Gerakan bersih rawa juga menjadi bentuk literasi ekologis langsung di lapangan. Bukan hanya simbolik memungut sampah, tapi membangun pemahaman bahwa polusi plastik dan limbah organik yang kita buang sembarangan berkontribusi langsung terhadap krisis lingkungan yang kita rasakan hari ini.
Dalam konteks perubahan iklim, kawasan-kawasan seperti Rawa Pening sangat rentan terhadap fluktuasi iklim ekstrim. Ketahanan iklim kawasan ini hanya bisa dibangun lewat aksi nyata seperti restorasi ekosistem, pengendalian gulma air, dan pengelolaan sampah terpadu, yang semuanya butuh partisipasi lintas sektor.

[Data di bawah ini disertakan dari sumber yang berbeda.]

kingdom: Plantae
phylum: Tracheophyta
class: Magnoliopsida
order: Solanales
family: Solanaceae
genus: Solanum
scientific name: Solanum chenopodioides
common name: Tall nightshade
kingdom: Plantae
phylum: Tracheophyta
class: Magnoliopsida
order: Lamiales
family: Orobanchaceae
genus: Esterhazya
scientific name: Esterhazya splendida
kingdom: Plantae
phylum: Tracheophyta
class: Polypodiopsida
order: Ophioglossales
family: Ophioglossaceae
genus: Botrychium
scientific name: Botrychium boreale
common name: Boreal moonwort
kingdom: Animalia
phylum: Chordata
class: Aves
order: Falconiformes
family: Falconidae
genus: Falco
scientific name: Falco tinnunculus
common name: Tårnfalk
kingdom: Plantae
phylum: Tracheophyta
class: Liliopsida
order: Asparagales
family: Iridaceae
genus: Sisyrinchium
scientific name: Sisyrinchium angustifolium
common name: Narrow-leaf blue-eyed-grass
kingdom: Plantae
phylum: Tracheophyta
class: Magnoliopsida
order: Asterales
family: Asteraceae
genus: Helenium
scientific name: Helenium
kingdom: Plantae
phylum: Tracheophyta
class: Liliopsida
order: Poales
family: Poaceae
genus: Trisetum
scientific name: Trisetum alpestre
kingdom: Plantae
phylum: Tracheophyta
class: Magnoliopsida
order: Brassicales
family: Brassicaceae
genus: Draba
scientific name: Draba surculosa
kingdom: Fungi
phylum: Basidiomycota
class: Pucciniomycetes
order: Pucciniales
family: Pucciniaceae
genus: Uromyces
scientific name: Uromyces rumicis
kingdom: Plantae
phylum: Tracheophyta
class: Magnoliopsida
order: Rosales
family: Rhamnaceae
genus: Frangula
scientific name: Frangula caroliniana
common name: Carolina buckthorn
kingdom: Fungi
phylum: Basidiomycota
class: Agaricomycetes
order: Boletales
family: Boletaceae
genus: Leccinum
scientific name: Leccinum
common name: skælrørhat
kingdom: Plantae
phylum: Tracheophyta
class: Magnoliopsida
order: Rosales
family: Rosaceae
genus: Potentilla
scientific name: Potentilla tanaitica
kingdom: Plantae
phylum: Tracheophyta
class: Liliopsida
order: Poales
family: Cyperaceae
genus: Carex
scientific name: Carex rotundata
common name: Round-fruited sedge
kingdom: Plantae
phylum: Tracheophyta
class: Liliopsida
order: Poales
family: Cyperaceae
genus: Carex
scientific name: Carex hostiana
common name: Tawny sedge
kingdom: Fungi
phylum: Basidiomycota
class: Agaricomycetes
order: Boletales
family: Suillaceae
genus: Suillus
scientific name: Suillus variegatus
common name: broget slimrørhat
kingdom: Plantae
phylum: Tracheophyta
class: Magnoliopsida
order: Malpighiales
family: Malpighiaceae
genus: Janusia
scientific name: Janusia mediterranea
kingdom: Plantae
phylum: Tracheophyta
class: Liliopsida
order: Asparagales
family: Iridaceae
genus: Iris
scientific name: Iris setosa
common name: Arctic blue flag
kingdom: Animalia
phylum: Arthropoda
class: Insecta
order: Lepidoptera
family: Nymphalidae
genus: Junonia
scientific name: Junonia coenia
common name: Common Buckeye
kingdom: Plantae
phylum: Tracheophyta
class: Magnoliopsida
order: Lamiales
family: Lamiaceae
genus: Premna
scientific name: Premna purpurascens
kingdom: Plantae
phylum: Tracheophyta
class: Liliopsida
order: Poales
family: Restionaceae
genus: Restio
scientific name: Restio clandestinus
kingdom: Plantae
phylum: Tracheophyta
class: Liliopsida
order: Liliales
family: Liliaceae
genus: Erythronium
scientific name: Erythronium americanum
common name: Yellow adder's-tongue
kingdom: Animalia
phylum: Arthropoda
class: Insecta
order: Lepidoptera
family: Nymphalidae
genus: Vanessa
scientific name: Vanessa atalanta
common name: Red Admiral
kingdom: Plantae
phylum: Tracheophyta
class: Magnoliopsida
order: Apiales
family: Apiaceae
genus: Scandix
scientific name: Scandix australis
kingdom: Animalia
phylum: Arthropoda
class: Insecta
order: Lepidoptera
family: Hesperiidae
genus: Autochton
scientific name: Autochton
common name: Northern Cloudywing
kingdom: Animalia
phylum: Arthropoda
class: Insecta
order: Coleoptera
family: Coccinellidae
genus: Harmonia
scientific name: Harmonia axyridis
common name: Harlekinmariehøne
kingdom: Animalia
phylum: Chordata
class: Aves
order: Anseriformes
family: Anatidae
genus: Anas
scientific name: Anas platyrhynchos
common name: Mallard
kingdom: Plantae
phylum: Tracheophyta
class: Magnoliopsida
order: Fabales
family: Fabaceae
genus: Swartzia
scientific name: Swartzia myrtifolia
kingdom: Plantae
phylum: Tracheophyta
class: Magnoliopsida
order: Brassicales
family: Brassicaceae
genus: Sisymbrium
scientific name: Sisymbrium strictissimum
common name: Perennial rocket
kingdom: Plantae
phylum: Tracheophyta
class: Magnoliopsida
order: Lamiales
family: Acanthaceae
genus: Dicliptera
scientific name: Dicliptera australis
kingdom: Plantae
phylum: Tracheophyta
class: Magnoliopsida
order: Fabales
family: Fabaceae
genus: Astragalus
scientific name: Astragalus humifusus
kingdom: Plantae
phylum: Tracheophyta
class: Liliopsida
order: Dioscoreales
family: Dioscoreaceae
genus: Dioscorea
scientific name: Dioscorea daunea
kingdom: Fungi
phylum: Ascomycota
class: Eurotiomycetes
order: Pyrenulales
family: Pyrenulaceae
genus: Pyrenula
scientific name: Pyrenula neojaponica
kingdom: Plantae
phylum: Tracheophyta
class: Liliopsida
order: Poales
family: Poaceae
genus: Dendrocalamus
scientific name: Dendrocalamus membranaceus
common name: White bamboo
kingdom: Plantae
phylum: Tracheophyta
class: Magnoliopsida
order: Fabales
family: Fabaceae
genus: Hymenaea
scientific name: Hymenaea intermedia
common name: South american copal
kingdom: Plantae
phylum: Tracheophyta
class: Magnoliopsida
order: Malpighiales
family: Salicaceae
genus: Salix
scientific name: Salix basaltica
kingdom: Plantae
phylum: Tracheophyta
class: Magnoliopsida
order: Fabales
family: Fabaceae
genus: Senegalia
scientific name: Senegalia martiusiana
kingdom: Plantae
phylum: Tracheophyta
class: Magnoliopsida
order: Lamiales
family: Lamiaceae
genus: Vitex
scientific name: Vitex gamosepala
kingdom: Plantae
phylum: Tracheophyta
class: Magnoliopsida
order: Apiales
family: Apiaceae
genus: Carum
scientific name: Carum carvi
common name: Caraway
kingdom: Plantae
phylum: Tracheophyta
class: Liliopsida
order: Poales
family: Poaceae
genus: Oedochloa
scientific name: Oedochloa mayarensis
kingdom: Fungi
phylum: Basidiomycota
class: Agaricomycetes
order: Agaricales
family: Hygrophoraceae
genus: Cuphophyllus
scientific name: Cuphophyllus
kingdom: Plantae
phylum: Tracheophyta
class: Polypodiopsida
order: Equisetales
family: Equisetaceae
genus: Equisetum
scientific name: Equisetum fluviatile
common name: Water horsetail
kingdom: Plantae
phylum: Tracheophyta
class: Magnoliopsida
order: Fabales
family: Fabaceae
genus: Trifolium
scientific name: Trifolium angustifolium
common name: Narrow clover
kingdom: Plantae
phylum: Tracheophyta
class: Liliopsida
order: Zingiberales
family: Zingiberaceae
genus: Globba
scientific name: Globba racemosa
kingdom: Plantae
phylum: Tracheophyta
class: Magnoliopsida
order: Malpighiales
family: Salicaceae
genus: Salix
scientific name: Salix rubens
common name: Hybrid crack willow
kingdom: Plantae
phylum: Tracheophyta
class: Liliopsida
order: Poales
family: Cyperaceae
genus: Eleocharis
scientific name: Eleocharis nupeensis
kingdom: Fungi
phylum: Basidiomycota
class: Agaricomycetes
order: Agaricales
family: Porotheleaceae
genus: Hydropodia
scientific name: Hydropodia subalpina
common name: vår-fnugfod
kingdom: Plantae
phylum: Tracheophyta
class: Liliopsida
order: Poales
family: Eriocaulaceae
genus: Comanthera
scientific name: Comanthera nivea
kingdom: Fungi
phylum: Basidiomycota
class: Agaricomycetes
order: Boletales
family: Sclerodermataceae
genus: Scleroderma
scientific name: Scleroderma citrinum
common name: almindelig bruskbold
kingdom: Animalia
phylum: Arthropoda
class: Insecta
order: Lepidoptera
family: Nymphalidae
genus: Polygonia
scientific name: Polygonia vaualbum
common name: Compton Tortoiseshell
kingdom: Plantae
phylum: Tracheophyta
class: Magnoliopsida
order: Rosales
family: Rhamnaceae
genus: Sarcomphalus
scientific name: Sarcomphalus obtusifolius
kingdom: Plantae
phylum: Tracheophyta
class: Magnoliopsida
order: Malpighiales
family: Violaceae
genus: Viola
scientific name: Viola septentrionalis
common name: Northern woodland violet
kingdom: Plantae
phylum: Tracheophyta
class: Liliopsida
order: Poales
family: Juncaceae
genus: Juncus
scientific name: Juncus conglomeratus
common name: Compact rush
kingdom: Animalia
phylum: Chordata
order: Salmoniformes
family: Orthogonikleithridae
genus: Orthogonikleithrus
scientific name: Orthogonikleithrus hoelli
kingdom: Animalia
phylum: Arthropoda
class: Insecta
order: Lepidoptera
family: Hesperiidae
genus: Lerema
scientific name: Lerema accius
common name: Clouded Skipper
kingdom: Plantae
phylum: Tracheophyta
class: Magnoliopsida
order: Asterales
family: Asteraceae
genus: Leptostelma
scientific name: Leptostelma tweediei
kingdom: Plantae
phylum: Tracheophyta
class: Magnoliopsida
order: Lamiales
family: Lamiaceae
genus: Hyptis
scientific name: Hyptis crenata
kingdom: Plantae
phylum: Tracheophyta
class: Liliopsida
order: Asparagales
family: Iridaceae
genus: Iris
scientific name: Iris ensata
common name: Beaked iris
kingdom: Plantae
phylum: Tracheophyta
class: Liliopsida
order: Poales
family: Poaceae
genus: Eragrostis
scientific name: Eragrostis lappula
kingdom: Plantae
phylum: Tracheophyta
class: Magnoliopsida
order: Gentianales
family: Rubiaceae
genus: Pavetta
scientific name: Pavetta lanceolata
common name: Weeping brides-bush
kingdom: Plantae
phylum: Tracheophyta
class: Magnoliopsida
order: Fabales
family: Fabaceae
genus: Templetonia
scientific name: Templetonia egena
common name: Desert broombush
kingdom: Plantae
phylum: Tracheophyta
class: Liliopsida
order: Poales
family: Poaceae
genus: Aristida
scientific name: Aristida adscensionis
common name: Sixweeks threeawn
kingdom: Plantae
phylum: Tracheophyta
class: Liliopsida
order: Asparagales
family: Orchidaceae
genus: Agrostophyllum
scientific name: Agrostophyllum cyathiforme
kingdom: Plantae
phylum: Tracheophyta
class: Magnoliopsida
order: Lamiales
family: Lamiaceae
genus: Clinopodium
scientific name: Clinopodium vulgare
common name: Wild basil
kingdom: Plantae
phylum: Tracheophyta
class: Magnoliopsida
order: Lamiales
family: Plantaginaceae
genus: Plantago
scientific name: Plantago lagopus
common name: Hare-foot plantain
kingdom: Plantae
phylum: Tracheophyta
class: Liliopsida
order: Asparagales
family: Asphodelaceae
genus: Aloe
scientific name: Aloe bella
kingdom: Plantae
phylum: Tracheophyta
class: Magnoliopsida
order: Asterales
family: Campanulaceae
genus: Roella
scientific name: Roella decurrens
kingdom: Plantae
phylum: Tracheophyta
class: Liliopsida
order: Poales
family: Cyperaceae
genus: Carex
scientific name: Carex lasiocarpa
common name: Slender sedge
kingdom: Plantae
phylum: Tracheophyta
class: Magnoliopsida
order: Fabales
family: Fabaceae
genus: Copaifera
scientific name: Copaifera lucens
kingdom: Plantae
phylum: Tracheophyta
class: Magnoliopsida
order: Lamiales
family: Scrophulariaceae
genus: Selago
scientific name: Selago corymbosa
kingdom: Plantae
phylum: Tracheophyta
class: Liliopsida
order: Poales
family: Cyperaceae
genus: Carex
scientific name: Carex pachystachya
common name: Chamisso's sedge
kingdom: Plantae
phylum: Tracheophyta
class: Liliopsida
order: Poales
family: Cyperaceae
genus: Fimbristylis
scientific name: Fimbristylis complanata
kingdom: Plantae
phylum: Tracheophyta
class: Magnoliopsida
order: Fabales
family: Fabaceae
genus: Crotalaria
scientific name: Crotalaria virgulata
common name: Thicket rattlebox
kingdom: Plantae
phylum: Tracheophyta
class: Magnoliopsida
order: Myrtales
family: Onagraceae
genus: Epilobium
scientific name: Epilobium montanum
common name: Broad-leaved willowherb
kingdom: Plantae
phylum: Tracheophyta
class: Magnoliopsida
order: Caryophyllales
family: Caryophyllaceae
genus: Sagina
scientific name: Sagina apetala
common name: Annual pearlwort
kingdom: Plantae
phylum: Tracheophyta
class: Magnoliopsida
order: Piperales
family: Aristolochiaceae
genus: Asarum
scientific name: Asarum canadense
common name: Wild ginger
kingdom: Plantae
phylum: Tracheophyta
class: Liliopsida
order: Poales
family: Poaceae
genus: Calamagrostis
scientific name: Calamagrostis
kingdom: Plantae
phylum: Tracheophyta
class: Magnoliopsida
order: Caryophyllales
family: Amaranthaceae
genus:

Kegiatan ini menjadi role model kegiatan lingkungan yang inklusif. Tidak hanya melibatkan relawan muda, tetapi juga perempuan, tokoh masyarakat, dan stakeholder lokal. Semangat ini sejalan dengan prinsip keadilan ekologis, di mana semua kelompok memiliki hak dan tanggung jawab setara terhadap keberlanjutan lingkungan.
Dari Rawa Pening, kita belajar bahwa menjaga alam bukan tugas satu hari, tapi sebuah perjalanan panjang yang dimulai dari langkah kecil, dari komunitas akar rumput. Hari Lingkungan Hidup Sedunia 2025 bukan sekadar peringatan, tapi momentum membangun gerakan lingkungan yang berbasis nilai, kolaboratif, dan berkelanjutan. Kini, saatnya kita semua mengambil bagian dalam menjaga warisan air ini, demi anak cucu, demi bumi yang lestari.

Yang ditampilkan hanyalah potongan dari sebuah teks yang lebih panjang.